### Requirement
What lines below hold the string "Topco"? Copy them all.

*** Input data ***

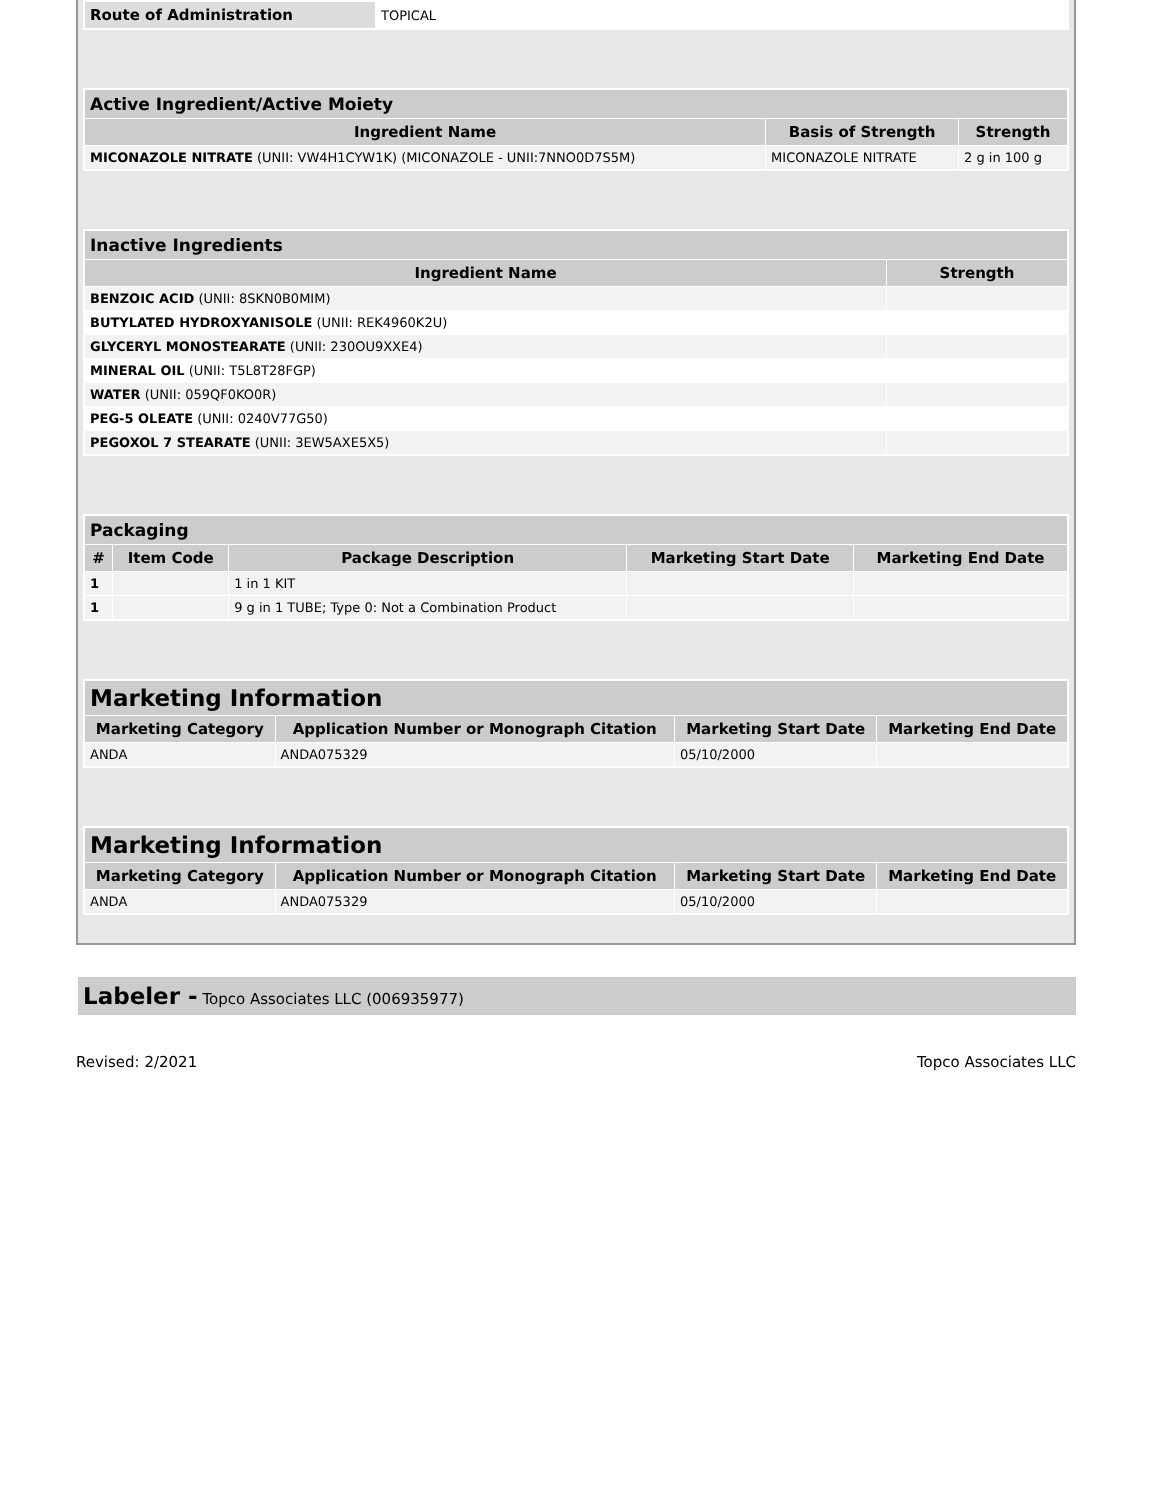| Route of Administration | TOPICAL |
| Active Ingredient/Active Moiety | | |
| --- | --- | --- |
| Ingredient Name | Basis of Strength | Strength |
| MICONAZOLE NITRATE (UNII: VW4H1CYW1K) (MICONAZOLE - UNII:7NNO0D7S5M) | MICONAZOLE NITRATE | 2 g in 100 g |
| Inactive Ingredients | |
| --- | --- |
| Ingredient Name | Strength |
| BENZOIC ACID (UNII: 8SKN0B0MIM) | |
| BUTYLATED HYDROXYANISOLE (UNII: REK4960K2U) | |
| GLYCERYL MONOSTEARATE (UNII: 230OU9XXE4) | |
| MINERAL OIL (UNII: T5L8T28FGP) | |
| WATER (UNII: 059QF0KO0R) | |
| PEG-5 OLEATE (UNII: 0240V77G50) | |
| PEGOXOL 7 STEARATE (UNII: 3EW5AXE5X5) | |
| Packaging | | | | |
| --- | --- | --- | --- | --- |
| # | Item Code | Package Description | Marketing Start Date | Marketing End Date |
| 1 | | 1 in 1 KIT | | |
| 1 | | 9 g in 1 TUBE; Type 0: Not a Combination Product | | |
| Marketing Information | | | |
| --- | --- | --- | --- |
| Marketing Category | Application Number or Monograph Citation | Marketing Start Date | Marketing End Date |
| ANDA | ANDA075329 | 05/10/2000 | |
| Marketing Information | | | |
| --- | --- | --- | --- |
| Marketing Category | Application Number or Monograph Citation | Marketing Start Date | Marketing End Date |
| ANDA | ANDA075329 | 05/10/2000 | |
Labeler - Topco Associates LLC (006935977)
Revised: 2/2021 Topco Associates LLC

*** End of Input data ***

### Answer space
Labeler - Topco Associates LLC (006935977)
Revised: 2/2021 Topco Associates LLC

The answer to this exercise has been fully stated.